OPDRACHTEN:
a) Vertaal deze zin uit de tekst over de brief van ROVER in het Engels: "Het mobiliteitsvraagstuk is een kwestie van bereikbaarheid, ruimtebeslag en milieu."
b) Zet de tekst over de brief van ROVER voort, aansluitend op de laatste zin.

Vereniging Reizigers Openbaar Vervoer (ROVER)
ROVER schrijf brief aan kabinetsinformateur Donner
ROVER heeft op 30 mei een brief gestuurd aan kabinetsinformateur
Donner en de fractiespecialisten van de beoogde coalitiepartijen CDA,
LPF en VVD. In deze brief wordt aandacht gevraagd voor een aantal
zaken op het gebied van openbaar vervoer die in de komende
kabinetsperiode beter geregeld moeten worden. Hieronder de volledige
tekst van de brief.
Zeer geachte heer Donner,
Reizigersvereniging ROVER vindt dat er in de komende kabinetsperiode
méér moet gebeuren om het openbaar vervoer daadwerkelijk de kwaliteit
en capaciteit te geven waar Nederland zozeer behoefte aan heeft. Het
mobiliteitsvraagstuk is een kwestie van bereikbaarheid, ruimtebeslag
en milieu. Een succesvolle en bestendige aanpak op al deze fronten is
slechts mogelijk als het openbaar vervoer een groter aandeel in de
mobiliteit verwerft. Om dit te bereiken is een consistent,
daadkrachtig beleid noodzakelijk met een stevige regie bij de
uitvoering hiervan.

AANGELEVERDE GEGEVENS:

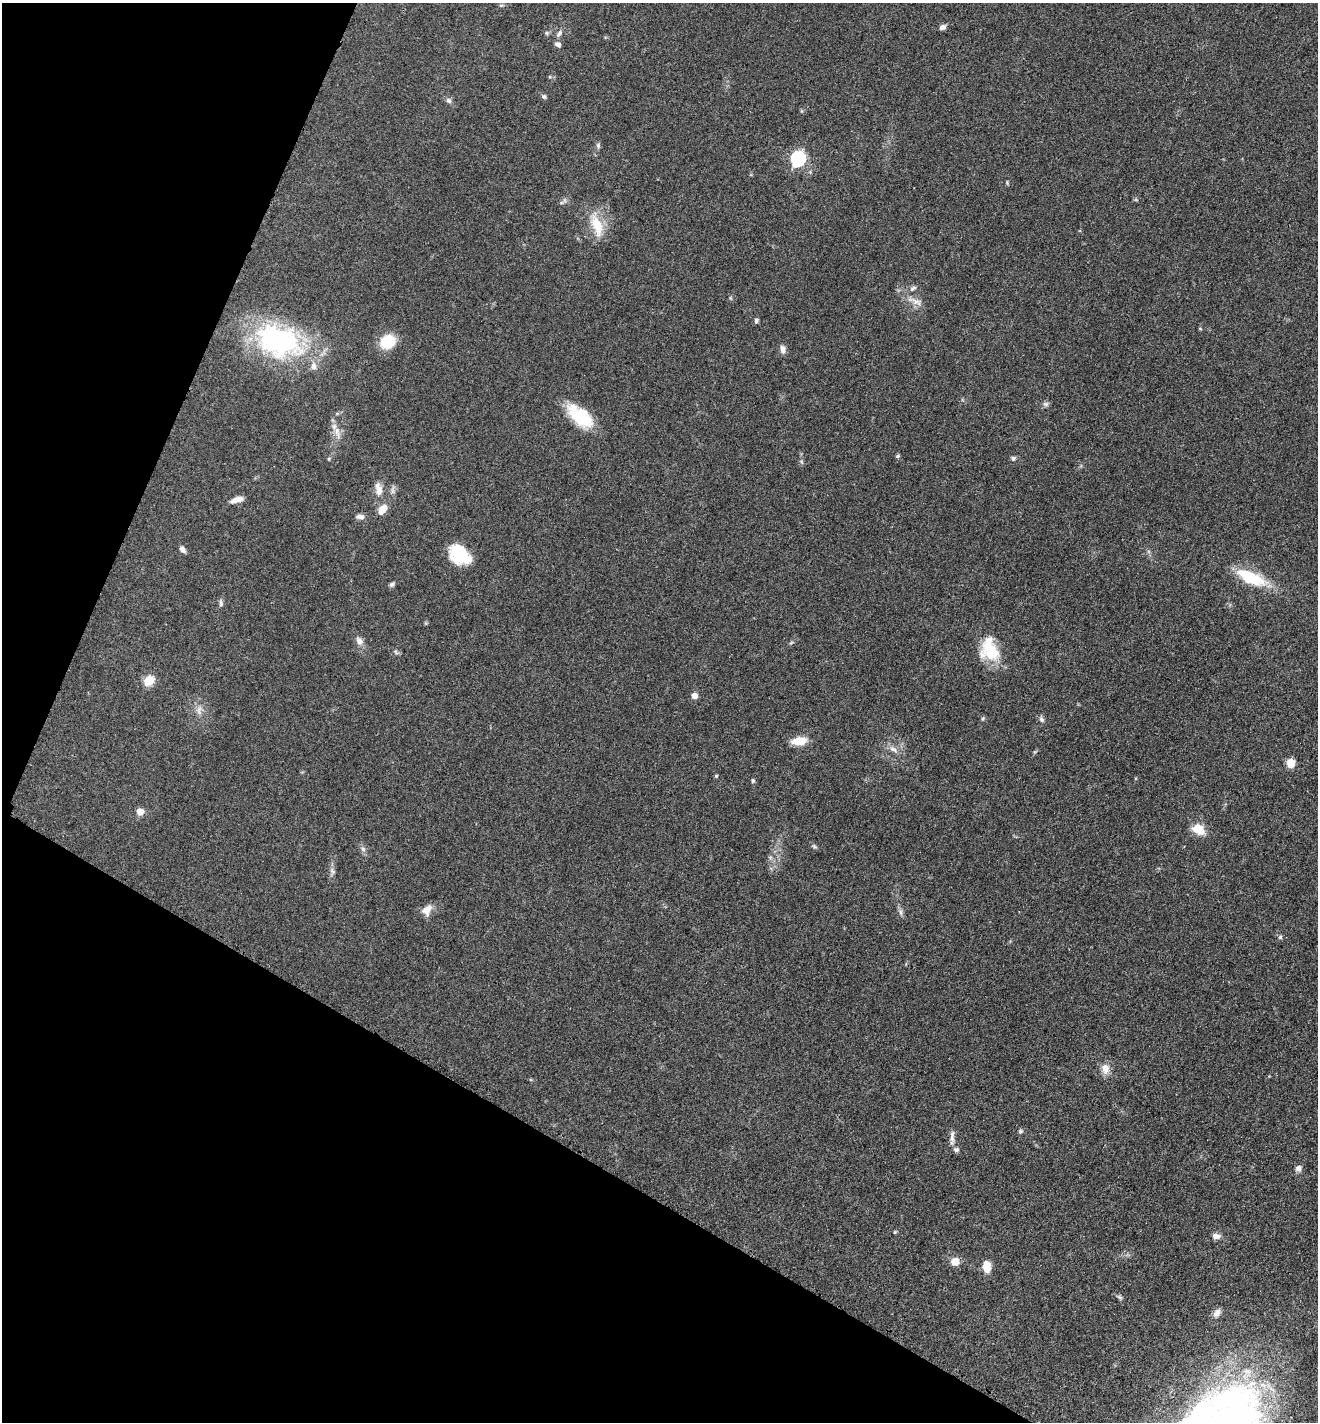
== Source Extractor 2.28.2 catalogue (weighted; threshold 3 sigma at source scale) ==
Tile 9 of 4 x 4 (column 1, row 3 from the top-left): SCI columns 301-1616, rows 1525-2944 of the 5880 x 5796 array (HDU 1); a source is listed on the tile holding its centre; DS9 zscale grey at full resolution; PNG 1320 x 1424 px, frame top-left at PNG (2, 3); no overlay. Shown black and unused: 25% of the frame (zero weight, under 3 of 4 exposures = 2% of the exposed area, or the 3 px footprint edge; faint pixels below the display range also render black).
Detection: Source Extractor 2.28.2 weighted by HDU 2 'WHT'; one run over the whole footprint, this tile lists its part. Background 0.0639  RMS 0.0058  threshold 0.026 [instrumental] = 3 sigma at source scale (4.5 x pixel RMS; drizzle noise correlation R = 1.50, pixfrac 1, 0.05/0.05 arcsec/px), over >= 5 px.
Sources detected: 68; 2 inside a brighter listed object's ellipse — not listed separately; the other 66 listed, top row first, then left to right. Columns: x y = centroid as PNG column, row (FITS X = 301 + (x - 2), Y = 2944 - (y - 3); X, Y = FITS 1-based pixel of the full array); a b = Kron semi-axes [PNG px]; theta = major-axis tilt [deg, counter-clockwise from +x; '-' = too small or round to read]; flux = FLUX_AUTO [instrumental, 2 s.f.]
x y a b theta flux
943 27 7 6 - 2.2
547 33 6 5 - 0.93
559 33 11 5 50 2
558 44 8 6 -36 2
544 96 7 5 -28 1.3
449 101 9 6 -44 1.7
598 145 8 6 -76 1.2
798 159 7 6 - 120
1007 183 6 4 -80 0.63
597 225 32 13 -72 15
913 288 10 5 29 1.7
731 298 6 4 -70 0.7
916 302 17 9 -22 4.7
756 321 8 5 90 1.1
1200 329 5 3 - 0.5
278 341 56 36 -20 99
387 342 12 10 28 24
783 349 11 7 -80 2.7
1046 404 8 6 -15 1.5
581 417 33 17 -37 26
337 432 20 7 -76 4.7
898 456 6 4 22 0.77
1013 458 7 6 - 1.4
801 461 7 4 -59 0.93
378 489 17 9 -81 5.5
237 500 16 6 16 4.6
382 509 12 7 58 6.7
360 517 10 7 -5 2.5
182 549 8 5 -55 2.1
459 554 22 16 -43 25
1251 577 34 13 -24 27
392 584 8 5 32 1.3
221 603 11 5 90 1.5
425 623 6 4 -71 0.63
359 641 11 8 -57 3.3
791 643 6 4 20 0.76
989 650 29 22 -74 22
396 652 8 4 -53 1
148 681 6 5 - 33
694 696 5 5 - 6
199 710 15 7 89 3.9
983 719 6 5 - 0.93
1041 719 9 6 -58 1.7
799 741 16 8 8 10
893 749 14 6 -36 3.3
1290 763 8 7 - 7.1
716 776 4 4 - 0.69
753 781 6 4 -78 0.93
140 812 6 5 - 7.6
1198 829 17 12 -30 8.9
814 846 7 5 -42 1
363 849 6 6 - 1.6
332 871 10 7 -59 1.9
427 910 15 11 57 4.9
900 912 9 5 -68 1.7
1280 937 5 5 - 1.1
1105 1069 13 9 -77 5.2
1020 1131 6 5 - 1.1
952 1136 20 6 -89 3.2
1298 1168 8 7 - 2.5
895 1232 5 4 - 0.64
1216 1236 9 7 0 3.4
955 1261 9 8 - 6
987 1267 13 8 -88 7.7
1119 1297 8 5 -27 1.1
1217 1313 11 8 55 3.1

ANTWOORDEN:
a) The mobility issue is a matter of accessibility, use of space and the environment.

b)
Met betrekking tot het openbaar vervoer heeft in de vorige
kabinetsperioden sterk het accent gelegen op decentralisatie van
bevoegdheden, invoering van marktwerking en bezuiniging op de
exploitatie. Het openbaar vervoer is daardoor komen te verkeren in een
permanente staat van reorganisatie. Verantwoordelijkheden en vakkennis
zijn versnipperd of verdampt. De (rijks)overheid heeft zich steeds
meer op afstand gehouden.
Van een nieuw kabinet verwachten wij dat het de organisatorische rust
terugbrengt, dat het een halt toeroept aan de diaspora van
verantwoordelijkheden, dat het minder op kosten en meer op kwaliteit
gaat sturen en dat het meer aandacht krijgt voor de regie van grote
veranderings- en verbeterings-processen. Uit de gang van zaken bij
diverse lightrail-projecten is veel lering te trekken.
Hieronder volgen enkele specifieke onderwerpen die in de volgende kabinetsperiode naar de mening van ROVER bijzondere aandacht vereisen.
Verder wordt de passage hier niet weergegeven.